Mais je n’ai pas peur de l’antisémitisme ni des antisémites car le peuple juif, en France comme ailleurs, a toujours su surmonter avec abnégation les menaces, les épreuves et les agressions dans l’Histoire antique comme dans les sociétés contemporaines.

Non, malgré les âmes blessées par les insultes ou les préjugés, malgré les corps martyrisés de Toulouse ou de l’Hypercacher, de Sarah Halimi et de Mireille Knoll je sais que jamais, les antisémites ne viendront à bout du souffle de vie qui anime les Français juifs.

Les grands hommes et femmes qui ont marqué de leur empreinte cette histoire si singulière du judaïsme français, n’ont jamais abandonné le combat, y compris lorsque celui-ci pouvait paraître perdu d’avance.

Leurs héritiers, réunis ce soir dans cette salle, poursuivront ce combat car il n’y a pas de résignation possible face à l’antisémitisme.

Monsieur le Premier Ministre, si je crains l’antisémitisme, c’est avant tout en tant que citoyen français.

Les mots du Président de la République lors de son voyage à Jérusalem en janvier 2019 résonnent toujours  en moi, l'antisémitisme n'est pas seulement le problème des Juifs.
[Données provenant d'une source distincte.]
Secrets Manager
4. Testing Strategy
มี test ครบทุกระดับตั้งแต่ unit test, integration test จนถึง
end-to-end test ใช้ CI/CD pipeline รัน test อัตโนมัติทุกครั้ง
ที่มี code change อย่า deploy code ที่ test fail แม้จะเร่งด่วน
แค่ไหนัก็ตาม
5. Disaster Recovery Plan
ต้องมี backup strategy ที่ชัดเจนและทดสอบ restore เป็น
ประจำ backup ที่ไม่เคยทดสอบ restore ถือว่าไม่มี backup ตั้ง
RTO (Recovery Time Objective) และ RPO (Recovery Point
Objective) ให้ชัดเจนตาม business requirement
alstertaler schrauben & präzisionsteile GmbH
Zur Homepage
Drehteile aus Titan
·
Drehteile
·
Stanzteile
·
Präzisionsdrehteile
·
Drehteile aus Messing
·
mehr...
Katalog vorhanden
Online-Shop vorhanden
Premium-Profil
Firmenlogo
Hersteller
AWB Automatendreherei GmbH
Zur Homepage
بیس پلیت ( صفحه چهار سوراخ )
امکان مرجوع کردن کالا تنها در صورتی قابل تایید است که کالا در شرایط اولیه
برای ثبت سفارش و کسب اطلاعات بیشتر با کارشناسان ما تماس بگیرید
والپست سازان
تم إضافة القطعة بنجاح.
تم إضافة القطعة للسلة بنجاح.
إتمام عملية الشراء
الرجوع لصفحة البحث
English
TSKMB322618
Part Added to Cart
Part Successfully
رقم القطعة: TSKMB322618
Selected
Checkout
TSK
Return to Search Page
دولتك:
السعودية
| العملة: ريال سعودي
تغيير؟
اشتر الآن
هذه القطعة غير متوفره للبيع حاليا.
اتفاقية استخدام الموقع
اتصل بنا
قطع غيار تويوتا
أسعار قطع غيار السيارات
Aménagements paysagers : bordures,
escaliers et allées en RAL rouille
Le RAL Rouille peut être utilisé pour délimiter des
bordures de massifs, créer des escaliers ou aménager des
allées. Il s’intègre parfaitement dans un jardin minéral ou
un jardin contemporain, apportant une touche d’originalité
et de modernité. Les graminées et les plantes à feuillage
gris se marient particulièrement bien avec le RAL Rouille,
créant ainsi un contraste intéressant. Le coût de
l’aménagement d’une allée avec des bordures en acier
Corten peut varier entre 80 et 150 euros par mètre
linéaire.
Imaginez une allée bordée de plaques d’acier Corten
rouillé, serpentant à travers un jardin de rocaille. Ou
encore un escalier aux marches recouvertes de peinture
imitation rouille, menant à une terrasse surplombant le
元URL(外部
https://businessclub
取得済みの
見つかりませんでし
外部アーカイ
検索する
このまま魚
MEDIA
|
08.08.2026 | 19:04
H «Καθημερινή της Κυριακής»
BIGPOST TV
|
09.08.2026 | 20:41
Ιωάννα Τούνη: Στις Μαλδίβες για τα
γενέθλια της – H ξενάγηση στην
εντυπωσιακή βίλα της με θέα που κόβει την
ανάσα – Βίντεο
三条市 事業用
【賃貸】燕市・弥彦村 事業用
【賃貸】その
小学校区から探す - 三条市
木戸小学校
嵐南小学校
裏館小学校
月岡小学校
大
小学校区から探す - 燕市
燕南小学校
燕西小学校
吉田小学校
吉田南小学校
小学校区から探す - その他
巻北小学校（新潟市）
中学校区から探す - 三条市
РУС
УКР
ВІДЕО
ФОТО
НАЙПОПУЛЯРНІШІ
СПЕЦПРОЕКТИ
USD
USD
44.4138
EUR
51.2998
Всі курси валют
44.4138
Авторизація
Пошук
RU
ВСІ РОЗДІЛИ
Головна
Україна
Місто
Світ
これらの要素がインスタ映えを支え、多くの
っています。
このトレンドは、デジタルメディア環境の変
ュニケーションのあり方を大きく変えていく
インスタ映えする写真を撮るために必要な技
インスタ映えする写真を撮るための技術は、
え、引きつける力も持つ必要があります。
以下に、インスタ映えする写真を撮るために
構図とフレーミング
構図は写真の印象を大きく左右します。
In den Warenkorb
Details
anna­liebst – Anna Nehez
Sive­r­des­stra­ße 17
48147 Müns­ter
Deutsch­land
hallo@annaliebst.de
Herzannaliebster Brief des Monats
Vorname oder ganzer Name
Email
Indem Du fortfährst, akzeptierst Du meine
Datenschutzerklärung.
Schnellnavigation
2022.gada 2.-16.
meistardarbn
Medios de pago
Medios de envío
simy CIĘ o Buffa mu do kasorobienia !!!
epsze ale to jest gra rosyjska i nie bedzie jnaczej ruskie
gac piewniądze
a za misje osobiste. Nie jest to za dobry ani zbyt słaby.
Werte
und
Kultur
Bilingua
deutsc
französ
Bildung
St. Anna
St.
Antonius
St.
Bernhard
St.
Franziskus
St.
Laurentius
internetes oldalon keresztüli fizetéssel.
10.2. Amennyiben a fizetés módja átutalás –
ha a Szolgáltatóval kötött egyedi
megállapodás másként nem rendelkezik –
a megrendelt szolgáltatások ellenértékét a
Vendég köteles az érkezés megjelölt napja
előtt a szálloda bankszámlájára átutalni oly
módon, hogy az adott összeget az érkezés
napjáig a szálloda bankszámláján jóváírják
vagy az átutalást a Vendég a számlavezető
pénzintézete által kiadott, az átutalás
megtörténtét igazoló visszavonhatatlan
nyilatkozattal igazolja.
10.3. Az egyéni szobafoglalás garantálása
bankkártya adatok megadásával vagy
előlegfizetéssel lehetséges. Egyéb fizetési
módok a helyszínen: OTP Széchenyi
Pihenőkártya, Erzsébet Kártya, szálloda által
Non, c'est d'abord le problème des autres car à chaque fois, dans nos histoires, il a précédé l'effondrement, il a dit notre faiblesse, la faiblesse des démocraties ».

Comme citoyen français, je crains que cette haine, signe précurseur de celles qui suivent, n’ébrèche notre démocratie. Que sa violence finisse par affaiblir l’adhésion à nos valeurs.

Puisse le cri des Français juifs en 2021 être entendu comme un signal pour tous les Français."